In most studies, Trump supporters showed considerable flexibility with the facts regarding his statements. However, the study focusing on the “big lie,” which surveyed only those who voted for Trump in 2016, proved to be an exception.

Conducted in 2021, the survey explored voters’ responses to Trump’s claims that the 2020 U.S. presidential election was “rigged” or “stolen.” Participants were more likely to consider Trump’s allegations as grounded in objective evidence rather than subjective viewpoints.

Compared to other topics, Trump’s allegations that the election was stolen were portrayed as factual. There is less moral flexibility with this issue, possibly because these claims were presented more as facts. However, the emphasis on factual accuracy concerning the big lie still varies based on people’s political affiliations.

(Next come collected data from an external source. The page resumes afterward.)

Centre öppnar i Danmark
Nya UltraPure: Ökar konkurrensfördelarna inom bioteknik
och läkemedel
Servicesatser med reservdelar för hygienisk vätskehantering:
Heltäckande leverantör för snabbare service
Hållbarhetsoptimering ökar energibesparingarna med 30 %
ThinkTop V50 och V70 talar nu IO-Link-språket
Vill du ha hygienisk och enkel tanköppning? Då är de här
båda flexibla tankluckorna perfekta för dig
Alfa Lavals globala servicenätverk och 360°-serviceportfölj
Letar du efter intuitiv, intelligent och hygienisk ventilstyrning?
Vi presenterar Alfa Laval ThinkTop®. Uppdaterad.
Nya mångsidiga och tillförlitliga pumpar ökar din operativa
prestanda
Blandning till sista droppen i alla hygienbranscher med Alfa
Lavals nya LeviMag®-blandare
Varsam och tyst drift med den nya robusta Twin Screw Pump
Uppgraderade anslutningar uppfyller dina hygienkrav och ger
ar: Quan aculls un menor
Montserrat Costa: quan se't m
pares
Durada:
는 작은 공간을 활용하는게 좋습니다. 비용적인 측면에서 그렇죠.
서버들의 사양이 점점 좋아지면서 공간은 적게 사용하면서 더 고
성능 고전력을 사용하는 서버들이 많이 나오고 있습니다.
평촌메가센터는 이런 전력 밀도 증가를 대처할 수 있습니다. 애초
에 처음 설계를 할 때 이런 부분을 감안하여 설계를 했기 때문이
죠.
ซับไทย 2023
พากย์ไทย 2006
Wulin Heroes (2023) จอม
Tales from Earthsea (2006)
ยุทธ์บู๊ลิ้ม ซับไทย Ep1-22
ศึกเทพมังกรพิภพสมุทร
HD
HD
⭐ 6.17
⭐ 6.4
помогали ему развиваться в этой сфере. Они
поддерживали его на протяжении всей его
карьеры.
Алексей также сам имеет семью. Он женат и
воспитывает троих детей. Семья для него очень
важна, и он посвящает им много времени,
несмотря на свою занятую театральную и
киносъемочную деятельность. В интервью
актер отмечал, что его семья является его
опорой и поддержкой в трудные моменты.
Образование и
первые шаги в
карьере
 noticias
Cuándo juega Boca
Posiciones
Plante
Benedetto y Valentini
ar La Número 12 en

Among the limitations of their work, the authors note that the statements used in the surveys represented just one type of political misinformation (demagogic fact-flouting by partisan politicians). In addition, the measurement and analysis strategy used was new and lacked a track record, and the samples were not nationally representative. 

“Our findings reiterate the sociological insight that commitment to democratic norms cannot be assumed and indicate the importance of that caution when it comes to the problem of political misinformation,” said Minjae Kim, Assistant Professor of Management at Rice University’s Jones Graduate School of Business, and study coauthor. 

“In particular, efforts to combat voters’ positive response to misinformation cannot be limited to teaching them to simply work harder to digest accurate information (e.g., fact-checking).”